Fish, being a great shell, provides this via `path` command[0]

[0]: https://fishshell.com/docs/current/cmds/path.html

jl6•1y ago
> for the primary purpose of helping other programs know where to find stuff

Potential footgun to make a program rely on this to locate, say, a shared library (as in one of the examples), if there’s a possibility that someone has smuggled a malware’d version of it into, say, /tmp, since it defaults to searching the root directory.

spyrja•1y ago
Kind of, but also kind of not. I mean if someone can smuggle a file into some random directory, chances are they have enough access to write directly to the "correct" folder to begin with. Personally I wouldn't execute or otherwise load any sort of executable content from a non-root directory (although certainly there are many people who wouldn't even think twice before doing such a thing). So it really just boils down to having a sane security-policy. Restrict searches with something like "path -d /usr *" and you are guaranteed not to scoop-up something that was world-writable in the first place. In fact in the example given in the README, that is precisely how that would have worked. Both /lib32 and /lib64 are owned by "root" and hence not a concern.
jl6•1y ago
Naturally every footgun is guaranteed to be safe as long as you use it right :)

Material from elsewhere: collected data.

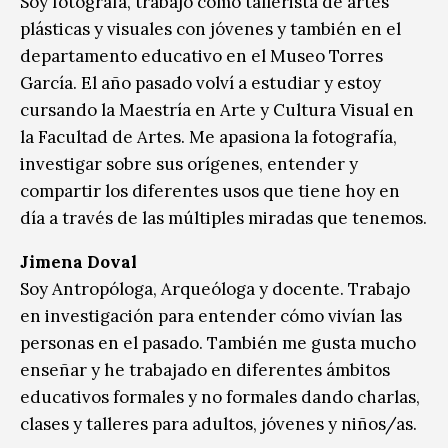
Soy fotógrafa, trabajo como tallerista de artes
plásticas y visuales con jóvenes y también en el
departamento educativo en el Museo Torres
García. El año pasado volví a estudiar y estoy
cursando la Maestría en Arte y Cultura Visual en
la Facultad de Artes. Me apasiona la fotografía,
investigar sobre sus orígenes, entender y
compartir los diferentes usos que tiene hoy en
día a través de las múltiples miradas que tenemos.
Jimena Doval
Soy Antropóloga, Arqueóloga y docente. Trabajo
en investigación para entender cómo vivían las
personas en el pasado. También me gusta mucho
enseñar y he trabajado en diferentes ámbitos
educativos formales y no formales dando charlas,
clases y talleres para adultos, jóvenes y niños/as.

I wonder if a safer default would be to start searches at the current directory rather than the root directory?

spyrja•1y ago
I did actually consider that at one point, but eventually decided against it because I felt would have meant a sacrifice in performance; first you'd do the local search, then start at the very top and recurse back down, checking every single entry against the local path to be sure that you don't do the local traversal all over again. Fortunately the code base is very clean and straight-forward, so it would be a fairly trivial excercise to just fork the repo and make those changes yourself to get that kind of behaviour.
account-5•1y ago
I've been finding nushell's `ls` with a where clause is pretty good for this. There's also the `find` command too.
spyrja•1y ago
Well I ran a bunch of tests and it turns out that the performance wasn't actually impacted very much after all. So the changes are official. I also made some other adjustments to the default behaviour; if no pattern is specified then it just matches everything. In other words, "path -f" prints every regular file in the filesystem (starting in the current one). Anyway, thanks for the suggestion, otherwise I may not gone down that (decidedly satisfying) rabbit-hole!